**Requirement:** Using the records below, filter out every line that lacks "give" and copy the rest.

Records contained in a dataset
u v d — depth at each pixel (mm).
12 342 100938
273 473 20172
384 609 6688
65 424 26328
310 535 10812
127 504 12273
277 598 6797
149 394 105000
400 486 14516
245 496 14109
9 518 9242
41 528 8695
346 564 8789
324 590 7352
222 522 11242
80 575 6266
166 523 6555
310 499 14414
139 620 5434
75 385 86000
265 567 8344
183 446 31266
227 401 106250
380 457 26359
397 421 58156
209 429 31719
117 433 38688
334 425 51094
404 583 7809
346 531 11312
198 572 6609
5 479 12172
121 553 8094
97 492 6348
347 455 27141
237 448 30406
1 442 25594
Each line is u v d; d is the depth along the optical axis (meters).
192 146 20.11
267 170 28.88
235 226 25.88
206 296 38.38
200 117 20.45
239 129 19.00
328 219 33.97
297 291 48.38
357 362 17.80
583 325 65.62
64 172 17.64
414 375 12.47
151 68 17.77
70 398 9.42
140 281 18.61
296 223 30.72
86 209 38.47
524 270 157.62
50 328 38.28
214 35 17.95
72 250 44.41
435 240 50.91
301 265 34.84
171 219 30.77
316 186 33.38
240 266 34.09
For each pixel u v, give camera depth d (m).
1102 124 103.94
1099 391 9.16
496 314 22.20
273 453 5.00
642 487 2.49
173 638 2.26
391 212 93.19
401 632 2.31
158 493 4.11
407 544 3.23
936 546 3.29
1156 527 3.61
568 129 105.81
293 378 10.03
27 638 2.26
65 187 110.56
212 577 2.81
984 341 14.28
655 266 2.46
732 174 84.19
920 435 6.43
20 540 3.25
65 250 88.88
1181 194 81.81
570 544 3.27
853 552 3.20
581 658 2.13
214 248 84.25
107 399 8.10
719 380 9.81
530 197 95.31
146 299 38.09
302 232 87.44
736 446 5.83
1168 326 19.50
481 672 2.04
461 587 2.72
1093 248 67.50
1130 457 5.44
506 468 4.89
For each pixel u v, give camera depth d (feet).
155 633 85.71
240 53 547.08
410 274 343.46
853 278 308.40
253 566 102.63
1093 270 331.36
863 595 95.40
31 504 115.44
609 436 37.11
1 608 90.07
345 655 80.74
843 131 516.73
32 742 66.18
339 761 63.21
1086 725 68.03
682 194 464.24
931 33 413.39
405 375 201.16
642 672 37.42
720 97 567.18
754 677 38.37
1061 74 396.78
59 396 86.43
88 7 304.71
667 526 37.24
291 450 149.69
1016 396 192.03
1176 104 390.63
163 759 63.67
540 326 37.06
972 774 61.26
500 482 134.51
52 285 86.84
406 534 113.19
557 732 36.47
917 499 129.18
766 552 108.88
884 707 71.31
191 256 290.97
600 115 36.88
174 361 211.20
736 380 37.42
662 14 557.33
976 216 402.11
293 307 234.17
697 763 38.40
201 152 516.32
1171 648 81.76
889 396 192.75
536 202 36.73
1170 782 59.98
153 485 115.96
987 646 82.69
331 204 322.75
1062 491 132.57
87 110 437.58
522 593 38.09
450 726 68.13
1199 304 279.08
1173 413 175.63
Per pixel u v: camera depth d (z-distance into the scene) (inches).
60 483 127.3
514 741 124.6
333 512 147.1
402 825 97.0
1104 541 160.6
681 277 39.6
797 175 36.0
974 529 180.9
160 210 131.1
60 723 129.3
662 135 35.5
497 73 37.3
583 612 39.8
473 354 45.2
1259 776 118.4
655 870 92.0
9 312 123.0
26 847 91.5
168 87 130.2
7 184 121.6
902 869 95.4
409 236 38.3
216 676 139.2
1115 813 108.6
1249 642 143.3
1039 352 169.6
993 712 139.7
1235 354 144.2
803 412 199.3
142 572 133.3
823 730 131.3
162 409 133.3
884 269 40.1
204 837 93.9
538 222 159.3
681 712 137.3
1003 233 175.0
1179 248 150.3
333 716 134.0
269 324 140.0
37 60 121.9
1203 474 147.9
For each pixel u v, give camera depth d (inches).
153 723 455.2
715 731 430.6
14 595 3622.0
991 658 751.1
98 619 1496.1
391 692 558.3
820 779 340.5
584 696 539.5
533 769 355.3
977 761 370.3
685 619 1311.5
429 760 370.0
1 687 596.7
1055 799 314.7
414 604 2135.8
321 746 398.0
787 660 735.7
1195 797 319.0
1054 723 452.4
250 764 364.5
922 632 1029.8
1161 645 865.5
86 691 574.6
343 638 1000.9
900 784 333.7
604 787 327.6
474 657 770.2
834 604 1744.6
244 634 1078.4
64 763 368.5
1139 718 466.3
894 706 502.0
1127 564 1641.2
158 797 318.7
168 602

**Answer section:**
For each pixel u v, give camera depth d (m).
For each pixel u v, give camera depth d (feet).
For each pixel u v, give camera depth d (inches).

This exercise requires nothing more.